Onboarding and agent setup
Project setup should treat source analysis as a deterministic setup choice, not an LLM discovery task.
- New projects seed the analysis contract into
CLAUDE.md,AGENTS.md, and runtime bridge configuration even before meaningful code exists. This lets the first implementation agents know that a source-analysis MCP server may be available once code lands. - Existing and imported codebases prompt for a code-analysis backend and default to GitNexus.
- When GitNexus is selected, setup installs or verifies the
gitnexusCLI, writes.gemba/codeanalysis.toml, runs an initialgitnexus analyze --path <worktree>for existing/imported codebases, records freshness, and probes the source-analysis MCP command before launching the Onboarder or other LLM runtime. - Setup also tests the Beads/Gemba MCP connection so the LLM can inspect design decisions, epics, related beads, dependencies, and evidence.
- Setup-file mutation must be idempotent and sentinel-scoped. Existing
operator-authored
CLAUDE.md,AGENTS.md,.claude/settings.local.json,.Codex/settings.local.json, and equivalent runtime files must not be clobbered. /api/v1/onboarding/setupis the current deterministic entry point for this work. Its response includes a setup ledger, warnings, and status checks such assource_analysis,gemba_mcp, andsource_analysis_mcp.
Architectural invariants
- Pluggable, not forced. A workspace without GitNexus (or equivalent) still
works; personas that opt in to code-analysis context get empty results with
warning: no code-analysis backend configured. - Deterministic queries cache. Graph queries are content-addressed against the index commit; repeat queries return cached results until a reindex fires.
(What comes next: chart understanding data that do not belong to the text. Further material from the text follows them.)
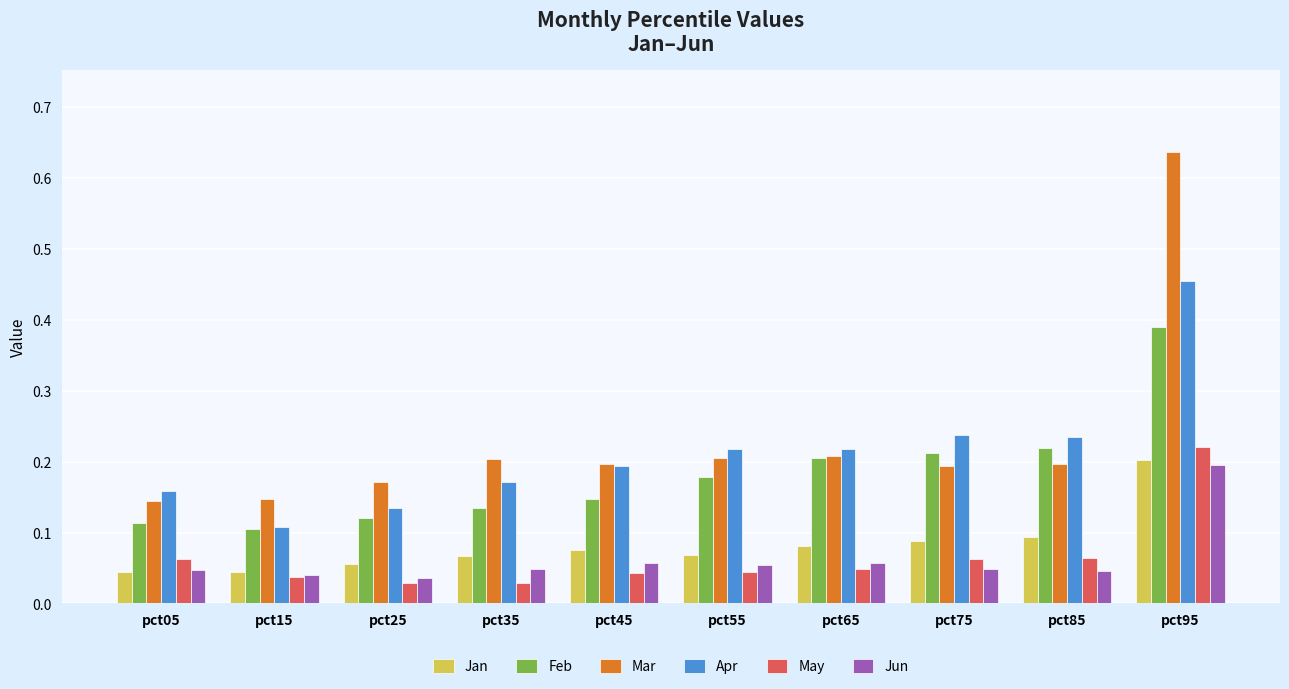

What is the difference between the maximum and minimum values in the Feb series?

0.3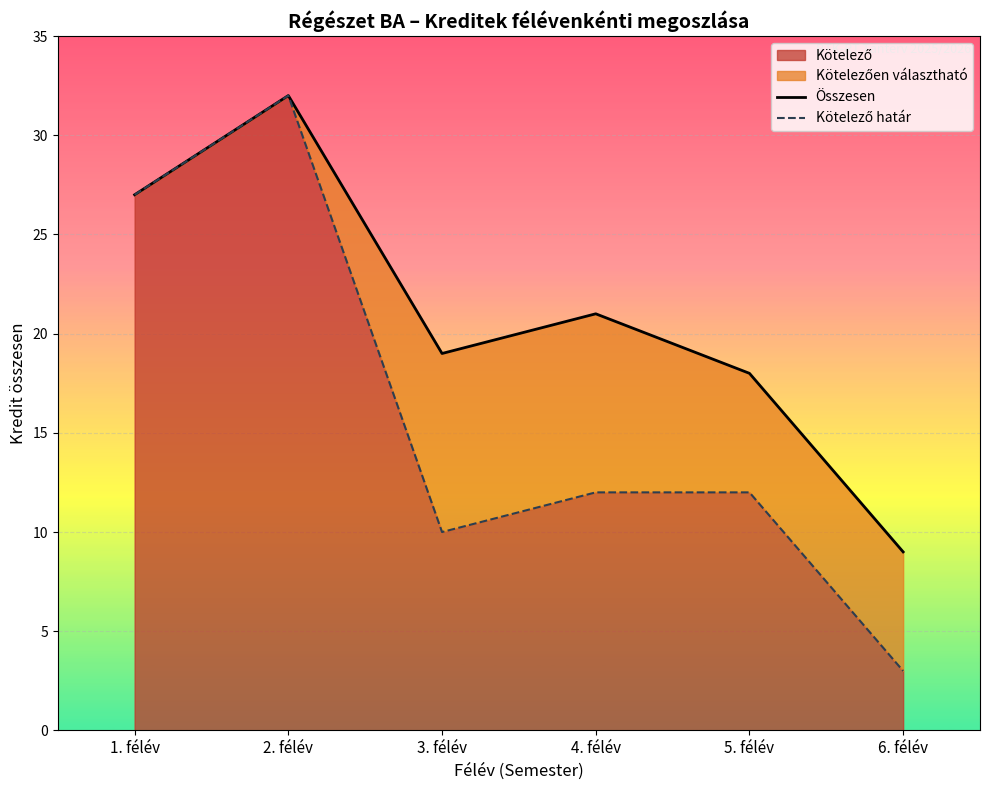

At which category is the sum across all series the highest?

2. félév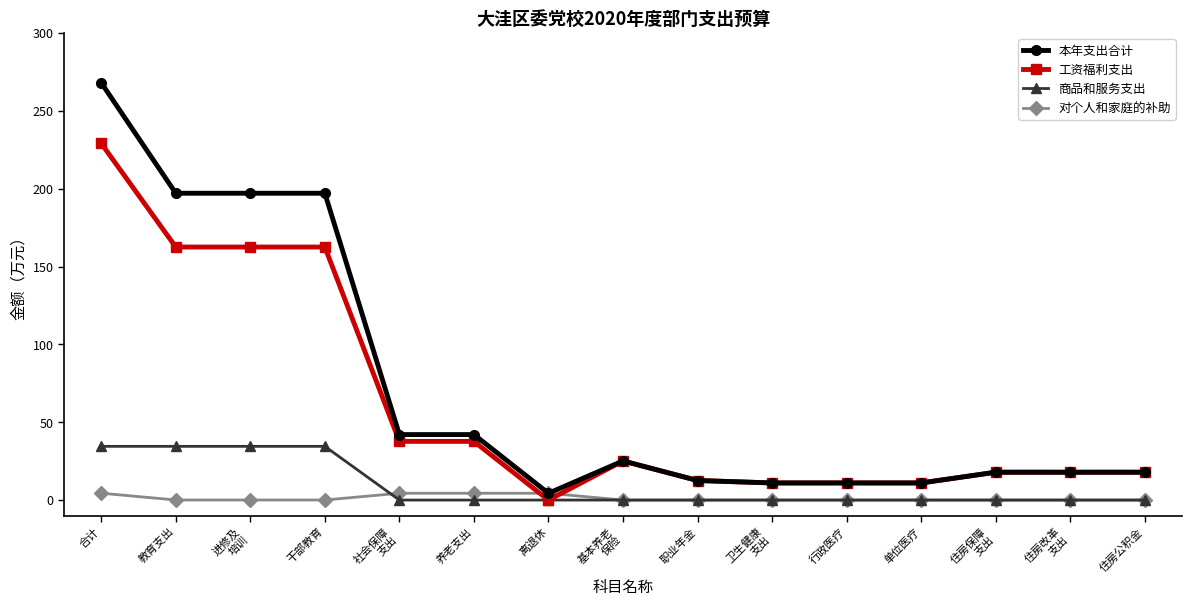

At how many categories does at least one series exceed 120?

4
- Privacy-aware. The provider runs LOCAL by default. Optional remote backends require explicit opt-in + per-repo allow-list.
- No write authority.
CodeAnalysisProvideris READ-ONLY. Personas consume it; they don’t mutate it.
Follow-up beads
| Bead | Scope |
|---|---|
gm-code-analysis-core | Interface + registry + configuration |
gm-gitnexus-adapter | GitNexus reference backend (wraps mcp__gitnexus__*) |
gm-code-analysis-context-providers | Four context providers integrated with gm-eiw |
gm-code-analysis-reindex-policies | The four policies + hook integration |
gm-code-analysis-bootstrap-integration | Source-code-import path (ties gm-371) |
| Optional | gm-sourcegraph-adapter, gm-codeql-adapter |
Definition of Done
- Design ratified by mike.
- This document committed.
- Follow-up beads filed (see above).
gm-eiwamended to include the four new context provider IDs.gm-371(source-code import path) pointer to this design exists.
Not in scope
- Implementation.
- Running the knowledge graph in-process (always an out-of-process backend call).
- Authoring a custom indexer (only the pluggable adapter shape is defined here).